## PAGE

The Foundation of Figurative Art Is…

In figure drawing and painting, knowing the ins and outs of the human body is essential. There’s no way around that fact, and honing our skills with anatomy drawing helps us understand and truly see the body more accurately than any other endeavor.

Drawing by Stephen Schultz.
Drawing by Stephen Schultz.

I was flipping through one of my eye-candy books, The Perception of Appearance: A Decade of Contemporary American Figure Drawing, trying to figure out a way to convey the importance of human anatomy for artists. As I thumbed through the book, I saw so many different interpretations of the body. Some sketches, such as those by Stephen Schultz and Don Southard, were crudely drawn; others, by such artists as Kent Bellows and Stephen Assael, were more fully realized.

Some sketches were developed solely with line and contour as in the work of Charles Cajori while others from Fred Dalkey were hewn with gradation and shading and seemed to be carved out of the very paper they were drawn upon. But each drawing, no matter how it was rendered, belonged in the book because they all exhibited a strong knowledge of how to draw a human body.

Model Looking at the Light by Fred Dalkey, 2011, silver point drawing with sgrafitto, 9 5/16 x 7.

## DIRECTION 1
In the text about figure drawing, what book was the writer flipping through?
## DIRECTION 2
Rewrite the stretch of the figure drawing text from "In figure drawing" through "any other endeavor.", swapping in "life drawing" wherever "anatomy drawing" appears.

## SOURCE DATA
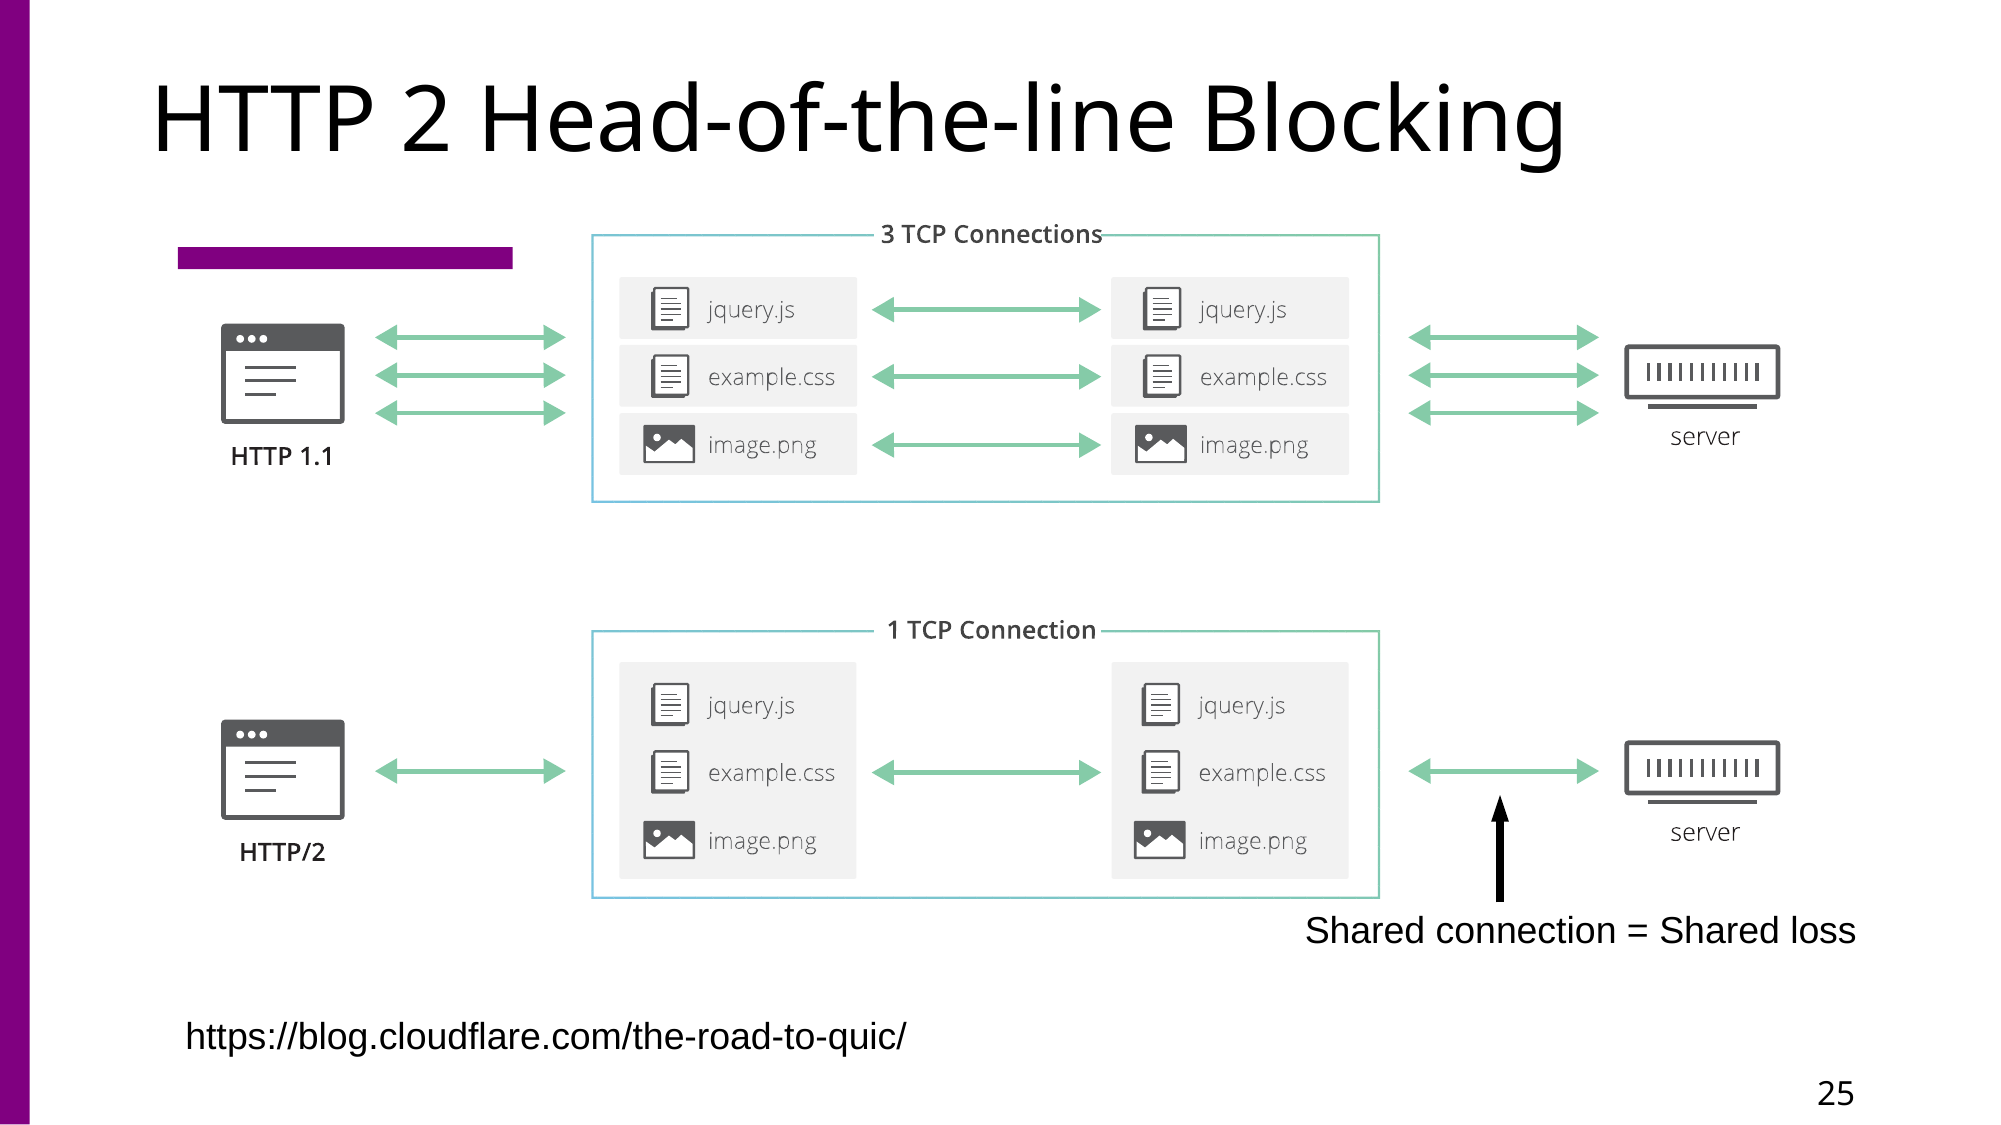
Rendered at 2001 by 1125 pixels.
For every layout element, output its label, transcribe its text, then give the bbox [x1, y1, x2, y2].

## SOLUTION 1
The Perception of Appearance: A Decade of Contemporary American Figure Drawing

## SOLUTION 2
In figure drawing and painting, knowing the ins and outs of the human body is essential. There’s no way around that fact, and honing our skills with life drawing helps us understand and truly see the body more accurately than any other endeavor.